Sex / Pornography Help
Internet and pornography and relationships
There are some interesting facts being discussed regarding how internet pornography is changing our relationships. Men especially are reporting a compulsion or addiction to pornography on the internet.
Also see: IS MONOGAMY FOR YOU?
The ease with which highly sexualised images are obtainable with just a few clicks of the mouse makes this an issue. Usually the images (usually viewed by men) are degrading and demeaning images of women.
…intimidated and worthless…
Women report they are feeling intimidated, worthless and powerless because they can never compete with these images. Their sexual acts with their partners are increasingly dictated by the acts seen on the screen.
Years ago we were not subjected to these influences. Pornography has always existed. It is the explicit detail and prolific nature of these images that is beginning to detrimentally change the way we see each other.
Men also often report that they cannot compete… men in pornography usually have a large penus and this is affecting their self-esteem.

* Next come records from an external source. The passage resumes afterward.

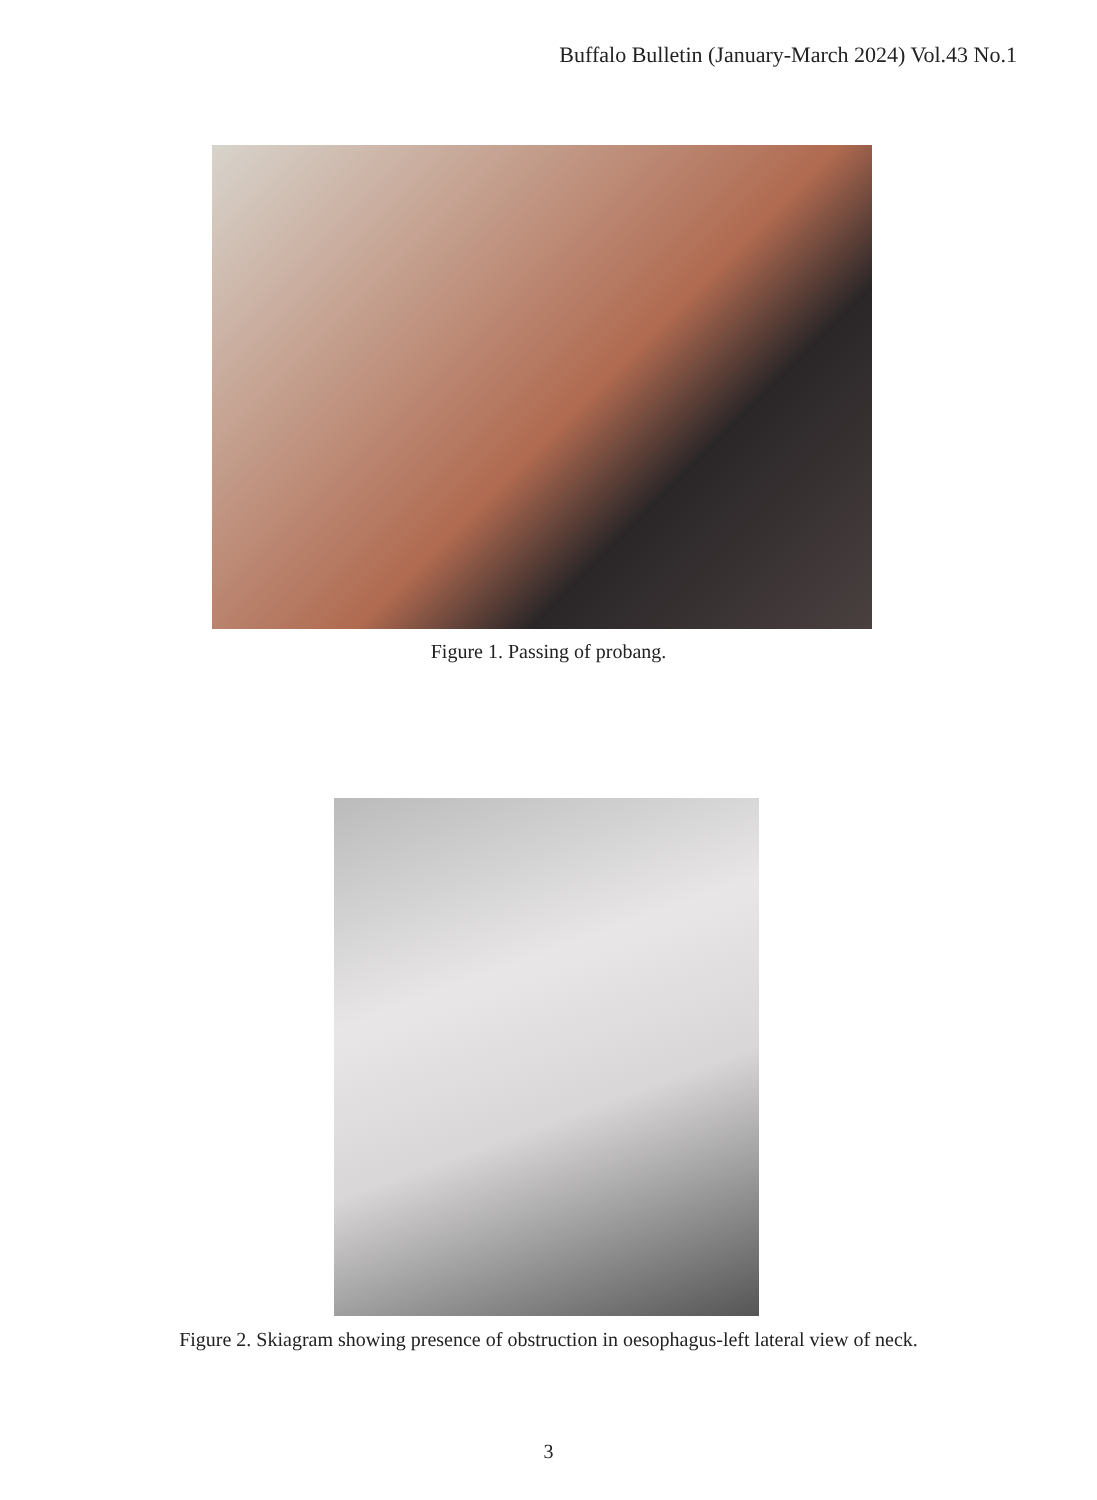Buffalo Bulletin (January-March 2024) Vol.43 No.1
Figure 1. Passing of probang.
Figure 2. Skiagram showing presence of obstruction in oesophagus-left lateral view of neck.
3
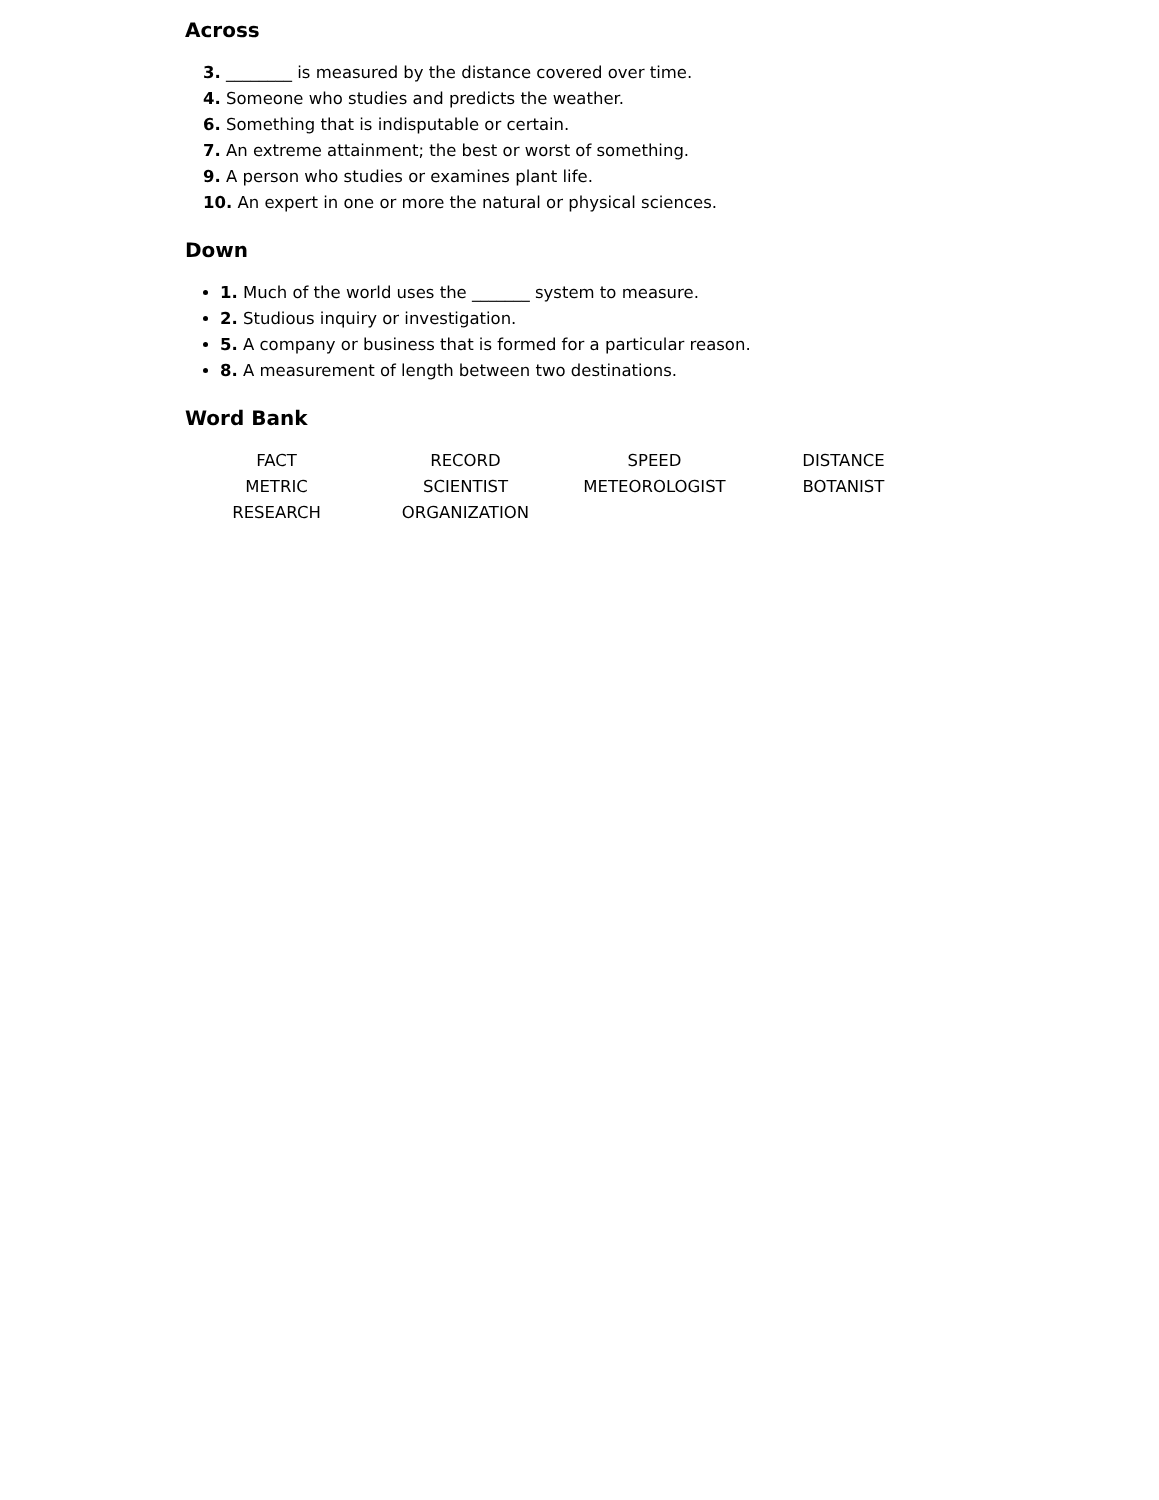Across
3. ________ is measured by the distance covered over time.
4. Someone who studies and predicts the weather.
6. Something that is indisputable or certain.
7. An extreme attainment; the best or worst of something.
9. A person who studies or examines plant life.
10. An expert in one or more the natural or physical sciences.
Down
1. Much of the world uses the _______ system to measure.
2. Studious inquiry or investigation.
5. A company or business that is formed for a particular reason.
8. A measurement of length between two destinations.
Word Bank
| FACT | RECORD | SPEED | DISTANCE |
| METRIC | SCIENTIST | METEOROLOGIST | BOTANIST |
| RESEARCH | ORGANIZATION | | |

…partner left to own devices…
Not only are the actual sexual practices changing (men expecting and even demanding anal sex or coming on their partner’s face) but the fact that many men are spending hours in front of their monitor masturbating alone. The partner left out of this picture wonders what they have to do to regain intimacy with the man (usually) they married or partnered up with. The left out partner has to resort to their own resources to even get any sex… a killer to intimacy in any relationship.
However, often internet and pornography are combined secretly. Many partners are not able to even identify what is wrong, except to feel or think they are no longer “attractive” or compatible with their partner. If your relationship is already foundering, pornography and the internet are like a secret affair. Usually the pornography is just one of many signs of an unhealthy relationship.

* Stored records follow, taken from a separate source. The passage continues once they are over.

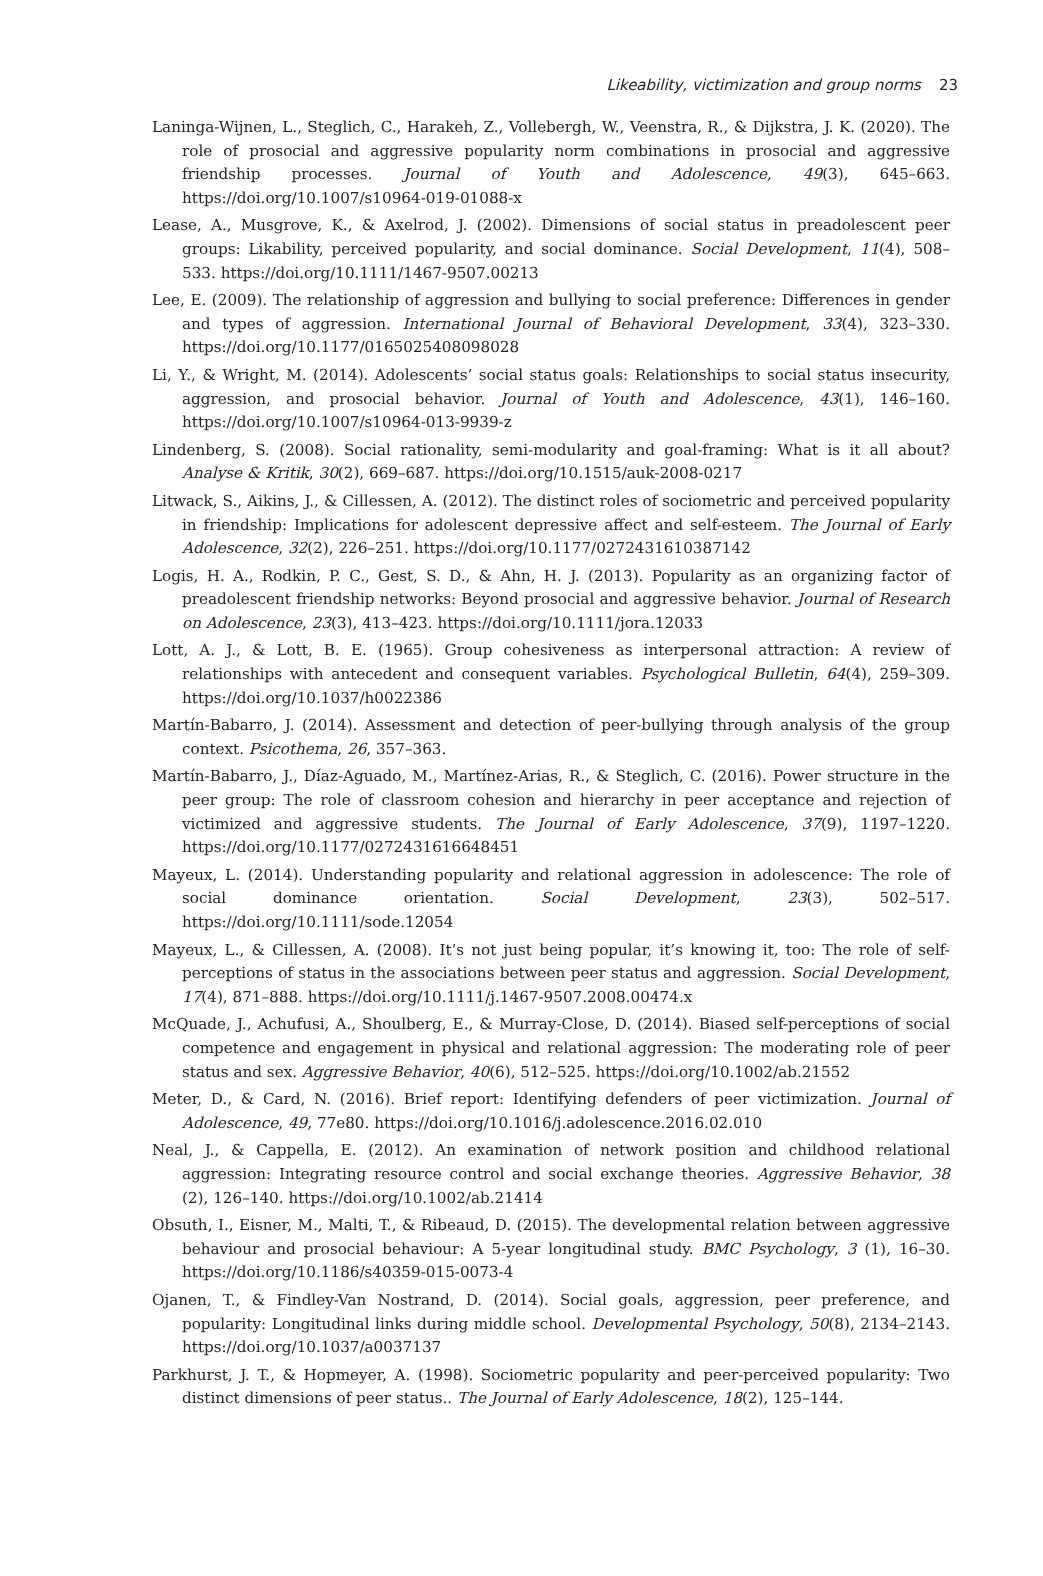Likeability, victimization and group norms 23
Laninga-Wijnen, L., Steglich, C., Harakeh, Z., Vollebergh, W., Veenstra, R., & Dijkstra, J. K. (2020). The role of prosocial and aggressive popularity norm combinations in prosocial and aggressive friendship processes. Journal of Youth and Adolescence, 49(3), 645–663. https://doi.org/10.1007/s10964-019-01088-x
Lease, A., Musgrove, K., & Axelrod, J. (2002). Dimensions of social status in preadolescent peer groups: Likability, perceived popularity, and social dominance. Social Development, 11(4), 508–533. https://doi.org/10.1111/1467-9507.00213
Lee, E. (2009). The relationship of aggression and bullying to social preference: Differences in gender and types of aggression. International Journal of Behavioral Development, 33(4), 323–330. https://doi.org/10.1177/0165025408098028
Li, Y., & Wright, M. (2014). Adolescents’ social status goals: Relationships to social status insecurity, aggression, and prosocial behavior. Journal of Youth and Adolescence, 43(1), 146–160. https://doi.org/10.1007/s10964-013-9939-z
Lindenberg, S. (2008). Social rationality, semi-modularity and goal-framing: What is it all about? Analyse & Kritik, 30(2), 669–687. https://doi.org/10.1515/auk-2008-0217
Litwack, S., Aikins, J., & Cillessen, A. (2012). The distinct roles of sociometric and perceived popularity in friendship: Implications for adolescent depressive affect and self-esteem. The Journal of Early Adolescence, 32(2), 226–251. https://doi.org/10.1177/0272431610387142
Logis, H. A., Rodkin, P. C., Gest, S. D., & Ahn, H. J. (2013). Popularity as an organizing factor of preadolescent friendship networks: Beyond prosocial and aggressive behavior. Journal of Research on Adolescence, 23(3), 413–423. https://doi.org/10.1111/jora.12033
Lott, A. J., & Lott, B. E. (1965). Group cohesiveness as interpersonal attraction: A review of relationships with antecedent and consequent variables. Psychological Bulletin, 64(4), 259–309. https://doi.org/10.1037/h0022386
Martín-Babarro, J. (2014). Assessment and detection of peer-bullying through analysis of the group context. Psicothema, 26, 357–363.
Martín-Babarro, J., Díaz-Aguado, M., Martínez-Arias, R., & Steglich, C. (2016). Power structure in the peer group: The role of classroom cohesion and hierarchy in peer acceptance and rejection of victimized and aggressive students. The Journal of Early Adolescence, 37(9), 1197–1220. https://doi.org/10.1177/0272431616648451
Mayeux, L. (2014). Understanding popularity and relational aggression in adolescence: The role of social dominance orientation. Social Development, 23(3), 502–517. https://doi.org/10.1111/sode.12054
Mayeux, L., & Cillessen, A. (2008). It’s not just being popular, it’s knowing it, too: The role of self-perceptions of status in the associations between peer status and aggression. Social Development, 17(4), 871–888. https://doi.org/10.1111/j.1467-9507.2008.00474.x
McQuade, J., Achufusi, A., Shoulberg, E., & Murray-Close, D. (2014). Biased self-perceptions of social competence and engagement in physical and relational aggression: The moderating role of peer status and sex. Aggressive Behavior, 40(6), 512–525. https://doi.org/10.1002/ab.21552
Meter, D., & Card, N. (2016). Brief report: Identifying defenders of peer victimization. Journal of Adolescence, 49, 77e80. https://doi.org/10.1016/j.adolescence.2016.02.010
Neal, J., & Cappella, E. (2012). An examination of network position and childhood relational aggression: Integrating resource control and social exchange theories. Aggressive Behavior, 38 (2), 126–140. https://doi.org/10.1002/ab.21414
Obsuth, I., Eisner, M., Malti, T., & Ribeaud, D. (2015). The developmental relation between aggressive behaviour and prosocial behaviour: A 5-year longitudinal study. BMC Psychology, 3 (1), 16–30. https://doi.org/10.1186/s40359-015-0073-4
Ojanen, T., & Findley-Van Nostrand, D. (2014). Social goals, aggression, peer preference, and popularity: Longitudinal links during middle school. Developmental Psychology, 50(8), 2134–2143. https://doi.org/10.1037/a0037137
Parkhurst, J. T., & Hopmeyer, A. (1998). Sociometric popularity and peer-perceived popularity: Two distinct dimensions of peer status.. The Journal of Early Adolescence, 18(2), 125–144.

…people change in relationships…
Many men are sucked into the habit without realising the implications on their relationships. After a few years in any relationship people change. If people become unhappy with their partner’s sexual responsiveness one way of sparking a flagging sex life can legitimately be the use of toys or pornography… with your partner. Not that there is anything wrong with solo masturbation if it is additional to one-to-one sexual activity.
Compulsive internet pornographic use is signified by
- a sense of not being in control,
- thinking about going online a lot of the time,
- losing a sense of what is right and what is wrong in sexual relationships,
- letting fantasies get in the way of intimacy,
- forming inappropriate relationships online,
- lying about internet use in order to disguise your preoccupations,
- depression and loss of energy unless in front of the monitor,
- thinking about getting on line a lot of the time.
It is often the time spent online alone that gives away the pornography commitment. A quick look through the browsers history may prove that someone has been visiting sites providing images and video clips of explicit sexual activity.
Generally people are seeking relief from unhappiness or low self-esteem when they are participating in behaviour that is alienating rather than bringing together.
Early intervention through talking it over with your partner or counselling can usually alleviate the major ramifications of internet addiction.